> Exercises to complete
1) Translate this sentence from the forum posts on gender ideology into Spanish: "Lawsuits or other things like that may make a big impact on places like schools or the NHS."
2) Resume the forum posts on gender ideology from the point where they stop, writing a few more paragraphs in the same voice.

BEGIN Excerpt

On the subject of vulnerable people who have been misled by gender ideology, I agree that some may become more anxious and upset and their mental health may worsen, yes to the point of suicide potentially. I know one such person as a friend. They have been lied to and become convinced of ideas including conspiracy theories about trans genocide. I hope that real-world evidence will bring them out of this cult. But they live online with their new "community". I don't know. I'll be there for my friend. If they let me.

TempestTost · 11/12/2023 16:26

I think it will be slow, and it will not be single country phenomena, though will happen at different speeds in different places. And different institutions will have different challenges.

Lawsuits or other things like that may make a big impact on places like schools or the NHS. But I suspect also that more and more employees, and service users, will be speaking up on an individual basis too. And the more that happens, the more will speak out, and at a certain point it will be impossible to maintain their stance as an organization.

I also think that another big leap may happen when you see more doctors and scientists speak out. It was hugely bolstering to GI that publications like National Geographic or Scientific American, and the medical establishment in general, seemed to say this was all science based. There are a significant number for whom that solidified their view that GI is scientifically based.

Universities might have a tougher time. They are so immersed in identity politics. and they are facing other challenges at the same time, questions about their social purpose, credentialism, funding, intellectual freedom, etc. I think that we may see something of a collapse of the university system as it exists now.

Circumferences · 11/12/2023 20:41

I believe that, as PP have mentioned, there are the narcissistic types who will threaten suicide because "transphobia" and I believe there are vulnerable people who will believe that this transphobia exists and feel threatened by a fabricated "transphobic threat" and potentially end their life because of it. All of this would be due to the rhetoric perpetuated by TRAs, not caused by GC beliefs.

Yes, I do see where you're coming from but I see a different outcome.

Currently, as it stands, gender ideology with all it's myths and hyperbole has a stranglehold over vulnerable young people with rhetoric like "if you're trans there are evil terfs out there who want trans genocide" and "your parents will hate you if you're trans" (just take a cursory look at Mermaids' Forum for to find this rhetoric left to stand unquestioned by it's moderators, or any other place for adolescents discussing GI).

END Excerpt
BEGIN Supplied information

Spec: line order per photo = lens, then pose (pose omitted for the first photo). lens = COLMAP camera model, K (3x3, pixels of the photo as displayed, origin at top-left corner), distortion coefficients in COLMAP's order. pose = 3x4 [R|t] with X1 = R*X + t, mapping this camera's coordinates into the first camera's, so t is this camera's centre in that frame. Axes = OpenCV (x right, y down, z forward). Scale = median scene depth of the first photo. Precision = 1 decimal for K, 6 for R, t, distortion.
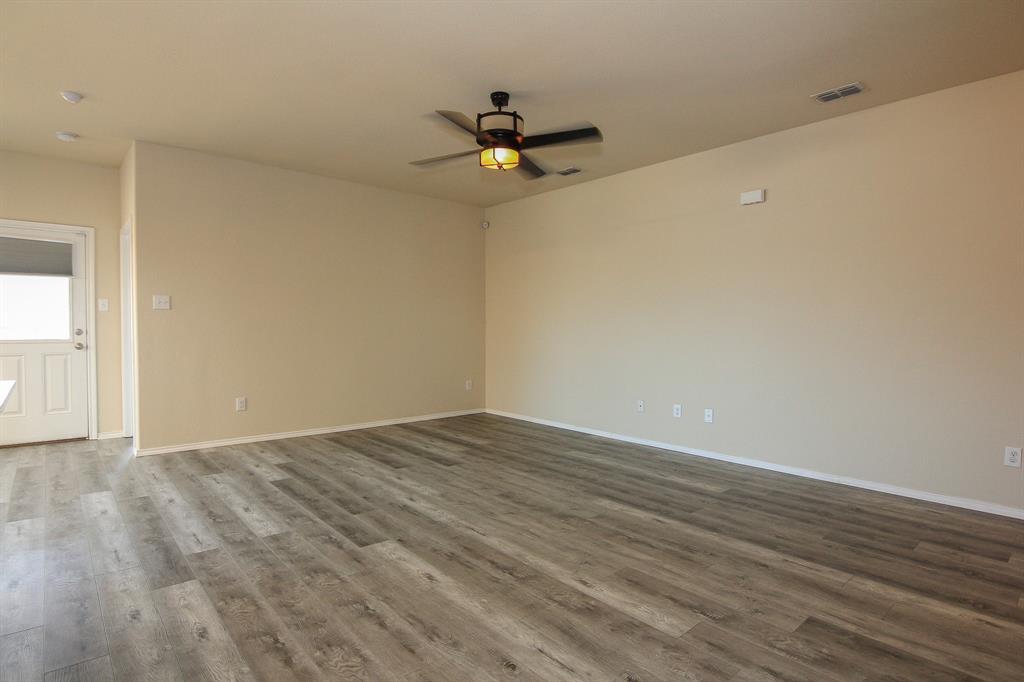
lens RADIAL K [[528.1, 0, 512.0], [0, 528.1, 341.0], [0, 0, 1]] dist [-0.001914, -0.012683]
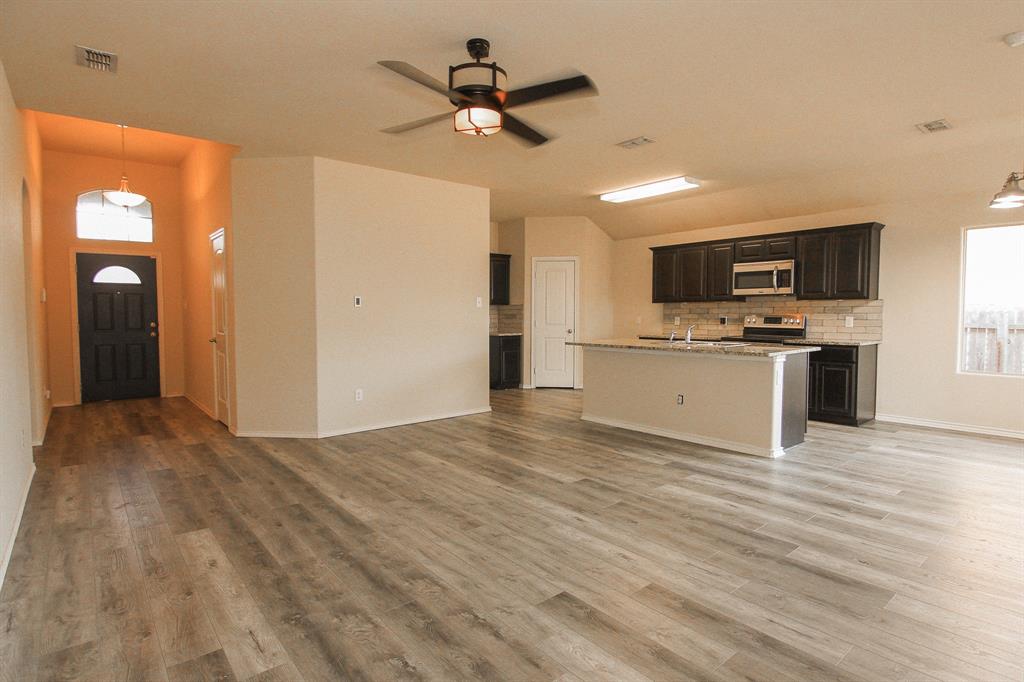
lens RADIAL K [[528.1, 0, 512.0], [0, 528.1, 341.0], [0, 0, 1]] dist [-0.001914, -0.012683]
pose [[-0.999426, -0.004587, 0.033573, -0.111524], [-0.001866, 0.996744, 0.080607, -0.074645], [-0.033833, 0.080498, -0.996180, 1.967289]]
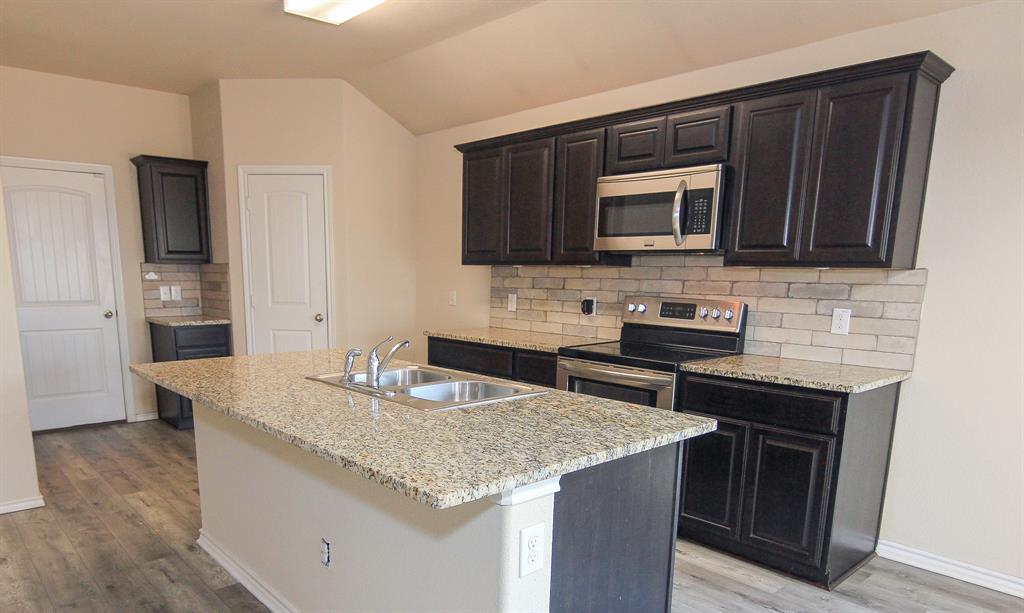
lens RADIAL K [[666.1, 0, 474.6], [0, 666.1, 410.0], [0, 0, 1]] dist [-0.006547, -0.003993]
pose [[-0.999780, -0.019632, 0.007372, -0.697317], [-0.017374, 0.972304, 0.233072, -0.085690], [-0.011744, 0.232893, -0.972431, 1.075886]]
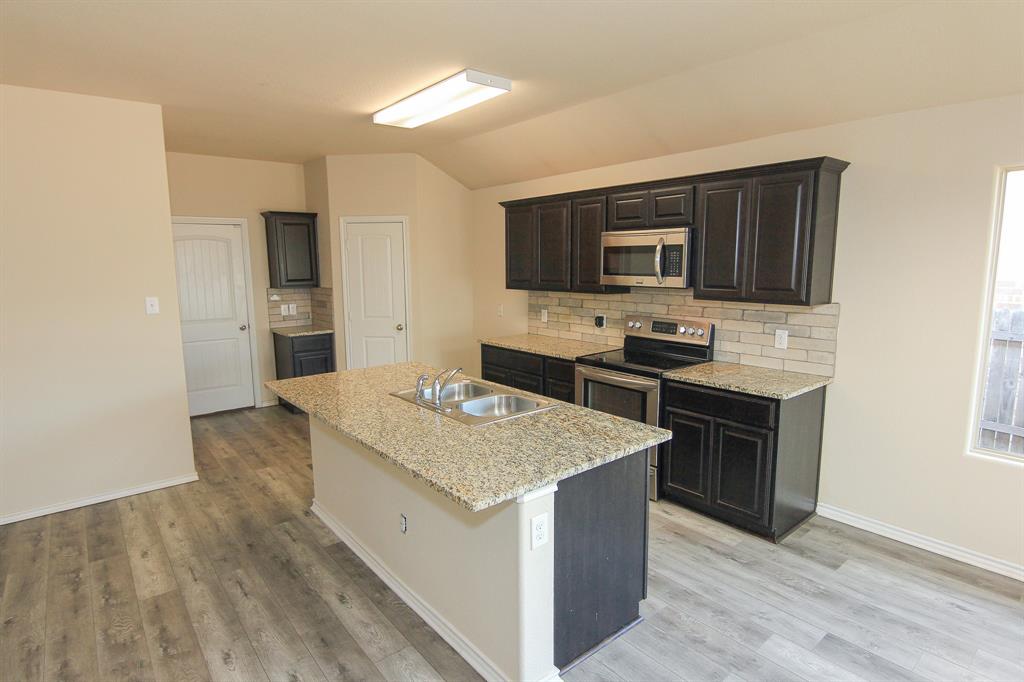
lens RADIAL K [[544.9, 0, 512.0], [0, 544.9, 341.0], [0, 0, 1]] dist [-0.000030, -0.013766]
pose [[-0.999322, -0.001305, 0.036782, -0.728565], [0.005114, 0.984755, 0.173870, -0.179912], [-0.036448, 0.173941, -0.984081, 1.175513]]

END Supplied information
BEGIN Supplied information

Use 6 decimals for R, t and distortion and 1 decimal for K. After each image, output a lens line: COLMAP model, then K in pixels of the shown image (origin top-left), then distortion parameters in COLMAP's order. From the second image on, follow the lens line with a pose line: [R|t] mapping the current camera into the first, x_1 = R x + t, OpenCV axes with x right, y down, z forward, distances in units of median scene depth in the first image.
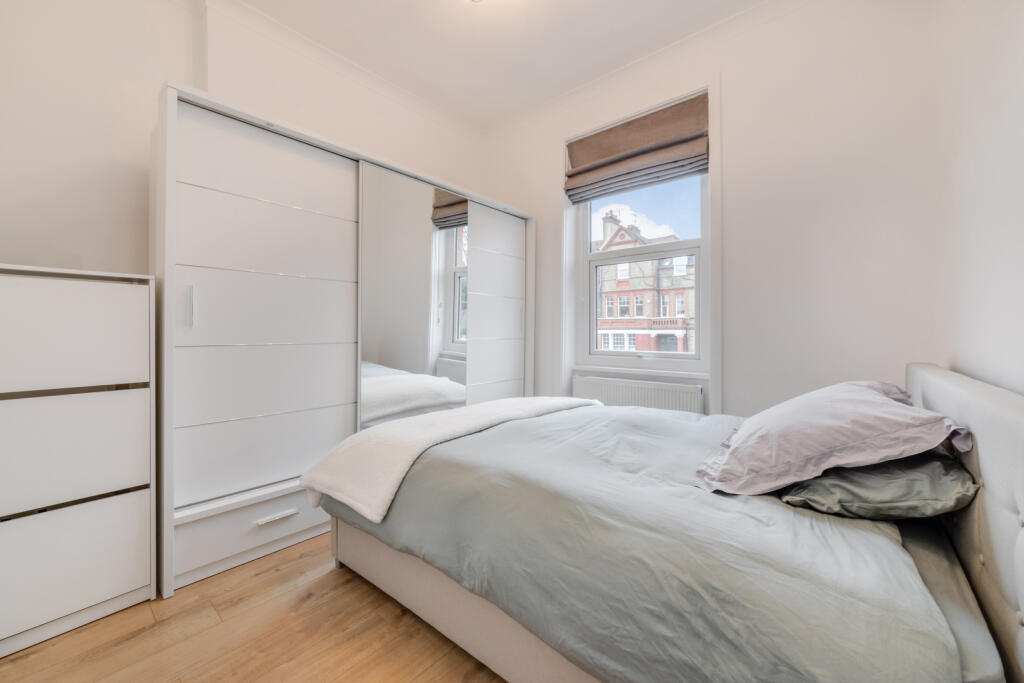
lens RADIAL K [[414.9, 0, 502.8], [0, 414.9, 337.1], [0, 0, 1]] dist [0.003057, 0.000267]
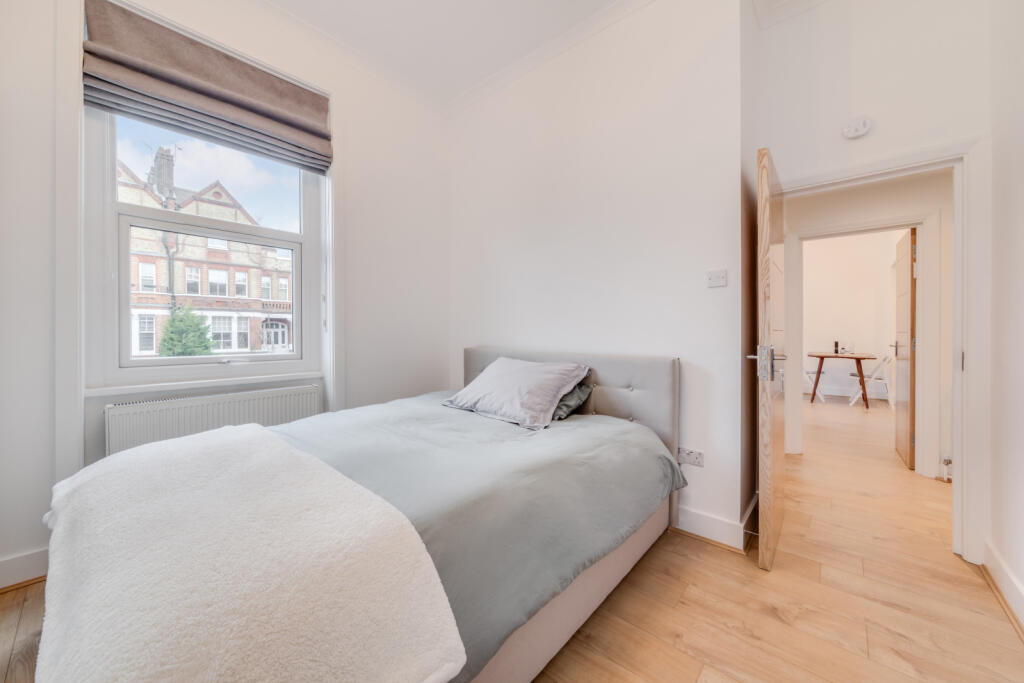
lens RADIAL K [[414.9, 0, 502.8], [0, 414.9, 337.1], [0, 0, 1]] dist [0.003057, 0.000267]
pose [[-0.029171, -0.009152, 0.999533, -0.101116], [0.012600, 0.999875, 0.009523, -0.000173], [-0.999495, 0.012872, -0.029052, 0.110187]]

END Supplied information
BEGIN Supplied information

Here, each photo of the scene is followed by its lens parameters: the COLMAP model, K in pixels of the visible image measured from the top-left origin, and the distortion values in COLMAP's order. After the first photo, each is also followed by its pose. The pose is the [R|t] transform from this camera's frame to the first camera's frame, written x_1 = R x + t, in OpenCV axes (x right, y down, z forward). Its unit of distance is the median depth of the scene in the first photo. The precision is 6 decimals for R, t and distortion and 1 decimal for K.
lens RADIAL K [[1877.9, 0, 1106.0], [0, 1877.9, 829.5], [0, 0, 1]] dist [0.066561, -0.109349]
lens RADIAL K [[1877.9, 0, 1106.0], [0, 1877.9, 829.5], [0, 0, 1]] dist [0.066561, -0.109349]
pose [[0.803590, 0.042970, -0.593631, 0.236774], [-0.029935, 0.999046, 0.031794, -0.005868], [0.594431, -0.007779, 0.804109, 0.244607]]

END Supplied information

> Answers by item number
1) Las demandas u otras cosas similares podrían tener un gran impacto en lugares como las escuelas o el NHS.

2)
It's a paranoid, hopeless, fearful position to be in if you believe these things as a gender questioning child. It's no wonder suicide ideation is high for these young people.

If there were more freedom for GC views to have a voice, views like "wear whatever you want," "there's nothing wrong with your body the way it is" and "no one cares what consensual sex is being had between people" with the obvious line "you can't change reality unfortunately but people will still be respectful even if they don't believe you have changed sex" (etc etc). Then there's no fear.

Circumferences · 11/12/2023 20:43

^ I posted too soon...
I just think there would be less paranoia that the world is out to get you if you're trans.
There would be more agreement and balance.
A positive outcome leading to less suicide ideation than we have at present.

DrBlackbird · 11/12/2023 21:25

With all respect, after listening to R4 today interviewing someone about non binary cows in a Christmas panto, I don’t believe that we’re anywhere near a tipping point.

UtopiaPlanitia · 11/12/2023 22:24

DrBlackbird · 11/12/2023 21:25

With all respect, after listening to R4 today interviewing someone about non binary cows in a Christmas panto, I don’t believe that we’re anywhere near a tipping point.

Wow, I can’t imagine me from ten years ago ever imagining the existence of such a sentence, or such a concept as non-binary pantomime cows 🤯🤯

Our society is truly strange at times 🤔

MissingLesbianSpaces · 12/12/2023 03:55

It will take a young girl being murdered by a male (larger, older) in a televised sporting event.